The LC offers "very fast HPLC separation without losing robustness or sensitivity," said Mann, who noted that he has a business relationship with Evosep, though not with Bruker. "Given the fact that the Evosep in our hands allows thousands of injections of clinical material like plasma, and the fact that we have not had to clean the Bruker PASEF timsTOF for a year, this combination could be extremely attractive to bring proteomics to the clinic," he added.

Thakur likewise noted that Bruker envisioned the timsTOF as being well-suited to clinical research analyzing small samples like needle biopsies in cancer.

"That's exactly why we need to go to lower cell counts and hence more sensitive instruments," he said. "That's exactly the purpose."

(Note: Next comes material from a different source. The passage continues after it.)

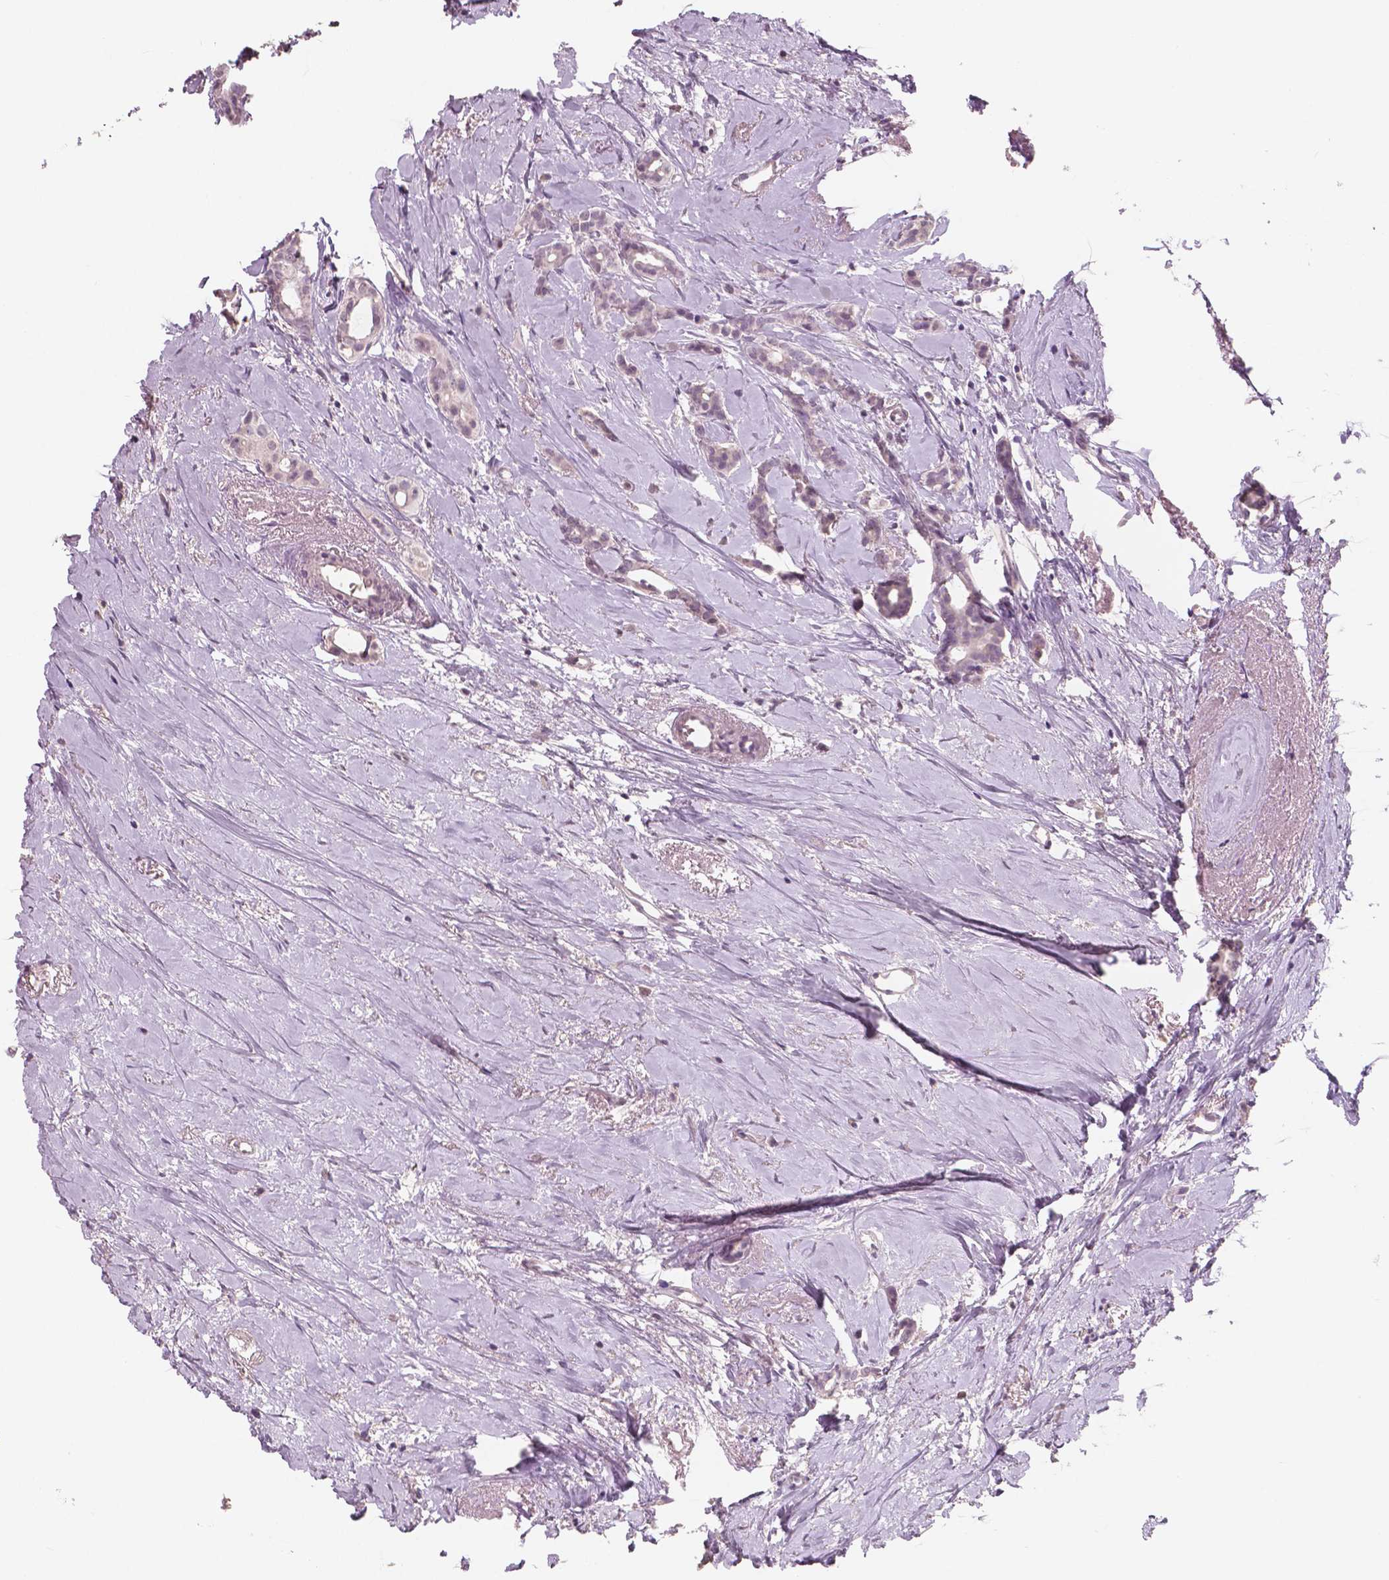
{"staining": {"intensity": "negative", "quantity": "none", "location": "none"}, "tissue": "breast cancer", "cell_type": "Tumor cells", "image_type": "cancer", "snomed": [{"axis": "morphology", "description": "Duct carcinoma"}, {"axis": "topography", "description": "Breast"}], "caption": "DAB immunohistochemical staining of intraductal carcinoma (breast) displays no significant positivity in tumor cells.", "gene": "NECAB1", "patient": {"sex": "female", "age": 40}}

Mann also gave as examples of areas where the new instrument and technique could prove useful the analysis of phosphoproteins in small amounts of material or analysis of formalin-fixed paraffin-embedded cancer samples."

"If the promise holds up, I don't see any areas where the approach should not be beneficial," he said.

According to Thakur the timsTOF Pro is currently available for order and will begin shipping by the end of the quarter.